Anca ’s worden geassocieerd met verschillende subtypes van granulomatose met polyangiitis; de afwezigheid van Anca’ s sluit vasculitis echter niet uit, aangezien deze in 40% van de gevallen afwezig kunnen zijn . Het testen van antinucleaire antilichamen (ANA) is ook nuttig voor de evaluatie van bindweefselziekten met betrekking tot SLE.

röntgenfoto ‘ s op de borst kunnen helpen bij het identificeren van inflammatoire knobbeltjes of infiltraten die geassocieerd kunnen worden met vasculitis. CT en MRI van de banen kunnen bijzonder nuttig zijn bij het identificeren van orbitale massa ‘ s of pseudotumours, af en toe gezien in granulomatose met polyangiitis .

Management

de behandeling van scleritis is afhankelijk van vele factoren, maar een multidisciplinaire aanpak met oogheelkunde en reumatologie is vaak vereist voor een optimale behandeling. Complicaties van scleritis omvatten hoornvlieszweren, glaucoom, cataractvorming, netvliesloslating en globescheuring . Elk van deze is potentieel bedreigend voor het zicht, wat de noodzaak van deskundig management onderstreept.

Orale niet-steroïde anti-inflammatoire geneesmiddelen (NSAID ‘ s) met topische steroïden en mydriatica zijn de eerste behandelingslijn. In gevallen waarin deze maatregelen niet de gewenste respons bereiken, kan systemische immunosuppressie in de vorm van intraveneuze corticosteroïden of andere immunomodulerende middelen zoals methotrexaat, de terugval van de ziekte verbeteren en de onderliggende etiologie onder controle houden. Het is ook belangrijk om de aanwezigheid of afwezigheid van geassocieerde systemische ontstekingsprocessen in het behandelplan te overwegen, en vandaar het belang van reumatologische input voor deze patiënten.

in het algemeen reageren diffuse en nodulaire subtypes van scleritis goed op NSAID ‘ s (indomethacine en flurbiprofen worden beide vaak gebruikt); vanwege het falen van de behandeling of incidentele onaanvaardbare bijwerkingen kunnen corticosteroïden echter worden getest. Ter vergelijking: meer dan 60% van de patiënten met posterieure of necrotiserende scleritis heeft ofwel glucocorticoïden of andere immunosuppressiva nodig om hun ziekte onder controle te houden .

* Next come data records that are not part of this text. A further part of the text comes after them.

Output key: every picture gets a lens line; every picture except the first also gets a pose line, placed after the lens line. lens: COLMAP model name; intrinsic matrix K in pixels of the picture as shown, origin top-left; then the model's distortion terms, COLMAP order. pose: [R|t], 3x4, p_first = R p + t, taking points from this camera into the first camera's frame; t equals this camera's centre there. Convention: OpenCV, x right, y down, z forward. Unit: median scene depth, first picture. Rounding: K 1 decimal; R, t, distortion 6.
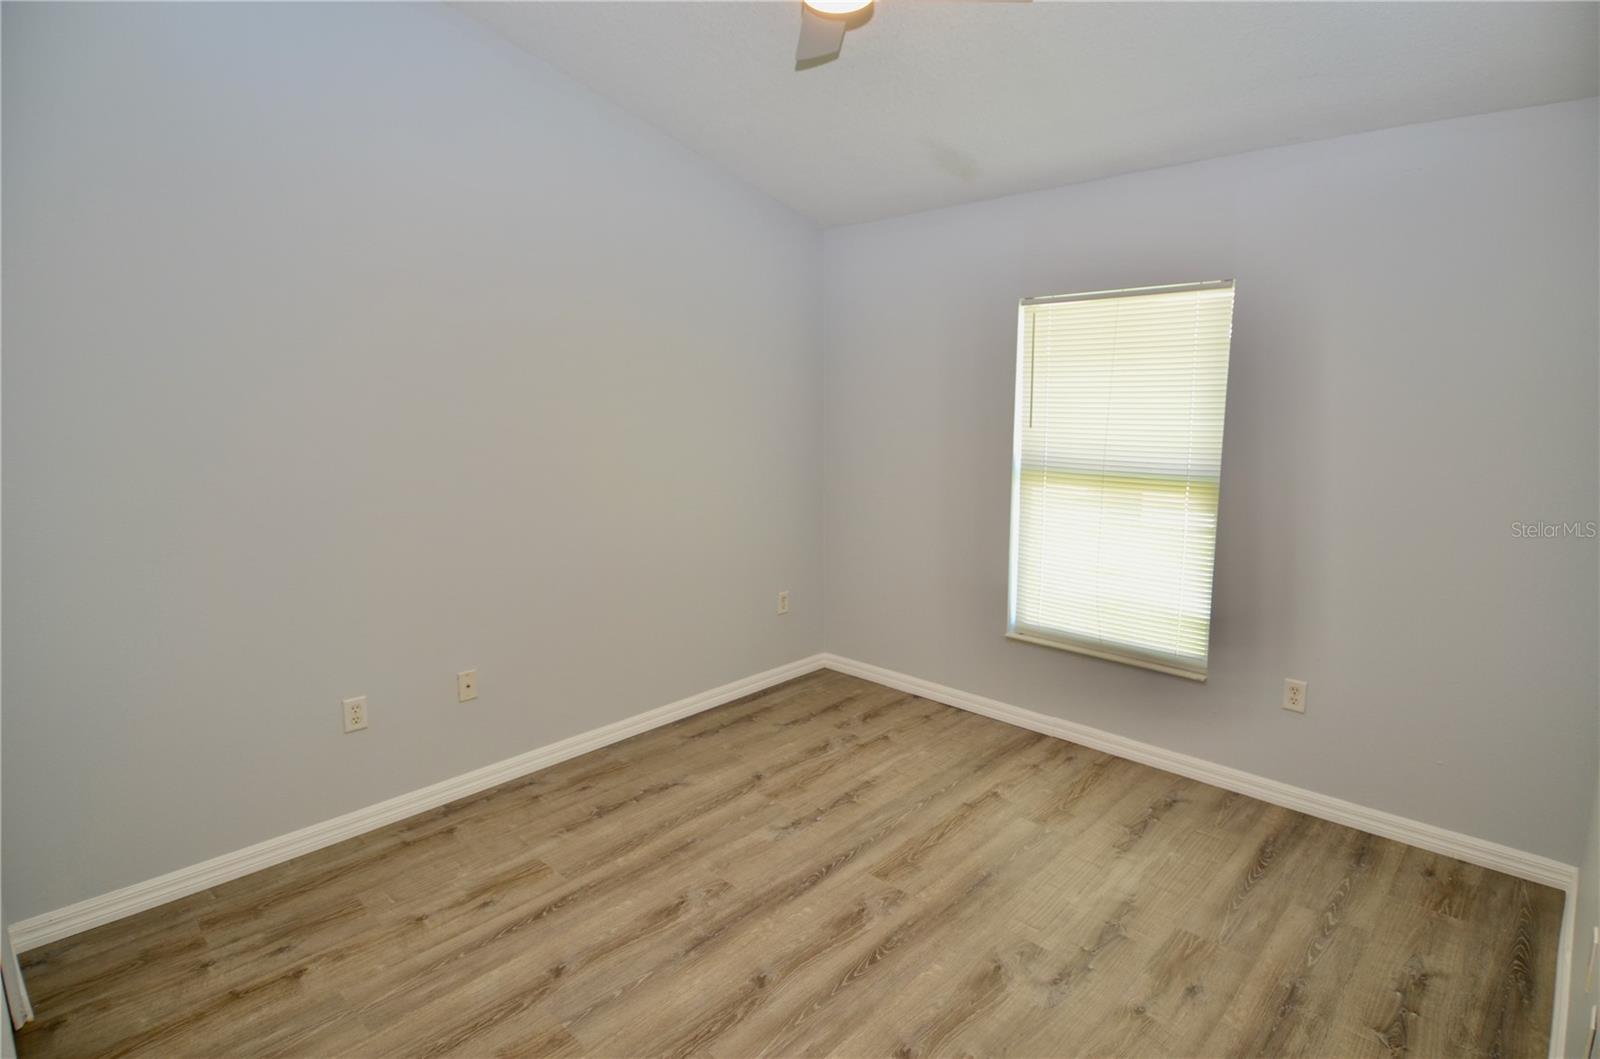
lens RADIAL K [[832.4, 0, 809.4], [0, 832.4, 520.8], [0, 0, 1]] dist [0.007222, -0.023239]
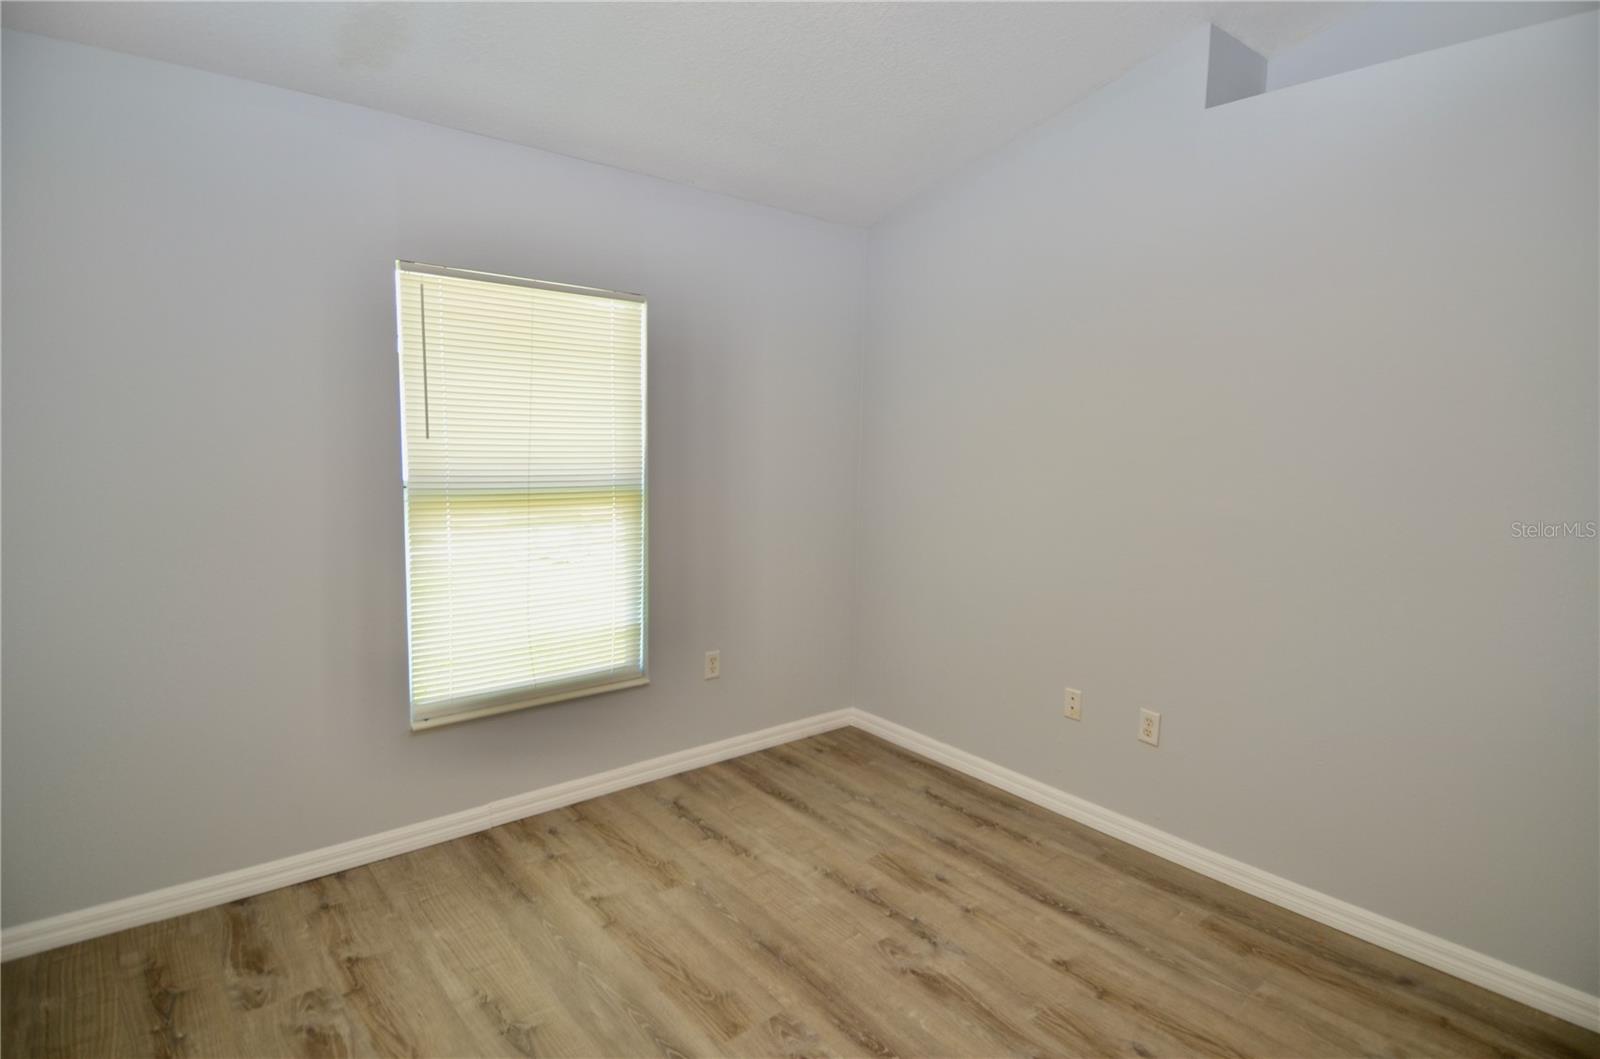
lens RADIAL K [[832.4, 0, 823.3], [0, 832.4, 515.7], [0, 0, 1]] dist [0.007222, -0.023239]
pose [[0.095292, -0.096666, 0.990745, -0.596403], [0.129128, 0.988065, 0.083985, -0.082289], [-0.987039, 0.119930, 0.106637, 0.780495]]
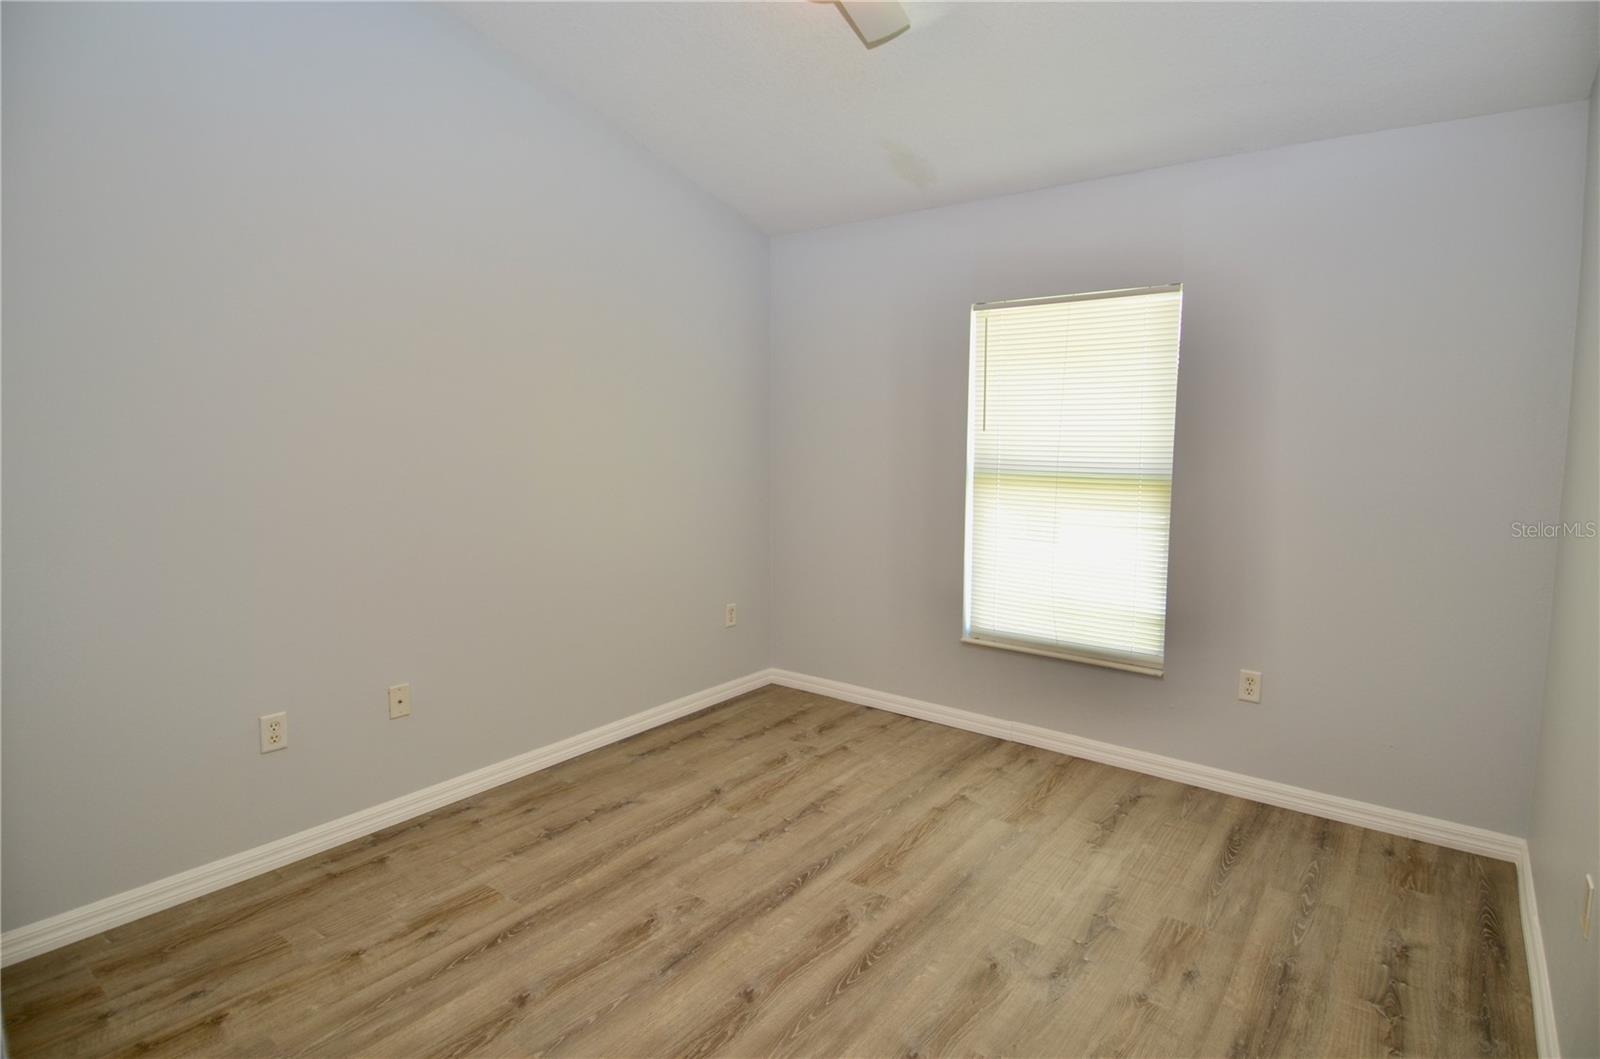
lens RADIAL K [[832.4, 0, 810.5], [0, 832.4, 520.9], [0, 0, 1]] dist [0.007222, -0.023239]
pose [[0.994025, -0.003987, 0.109077, -0.072296], [0.009024, 0.998913, -0.045724, 0.054690], [-0.108776, 0.046435, 0.992981, 0.037073]]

wanneer corticosteroïden geen significant effect hebben, kunnen verdere immunosuppressiva worden getest. Rituximab en cyclofosfamide worden over het algemeen beschouwd als eerstelijns middelen vanwege hun relatieve successen in de behandeling van systemische inflammatoire aandoeningen, zoals granulomatose met polyangiitis . Ciclosporine, mycofenolaatmofetil en methotrexaat zijn ook beschikbaar als steroïdsparende middelen. Wanneer scleritis wordt gevonden om een direct infectieuze etiologie te hebben, is de toevoeging van de pathogeen-specifieke behandelingsagent een belangrijke overweging .

het gebrek aan bewijs over de werkzaamheid van immunosuppressiva voor scleritis benadrukt het belang van deskundige behandeling van ernstige of resistente ziekten. Nieuwere middelen zoals tocilizumab en adalimumab hebben, op basis van case-reporting, volledige remissie veroorzaakt bij behandelingsresistente scleritis, wat de noodzaak benadrukt Van verder onderzoek naar de behandeling van deze ziekte .



Geef een antwoord

Het e-mailadres wordt niet gepubliceerd.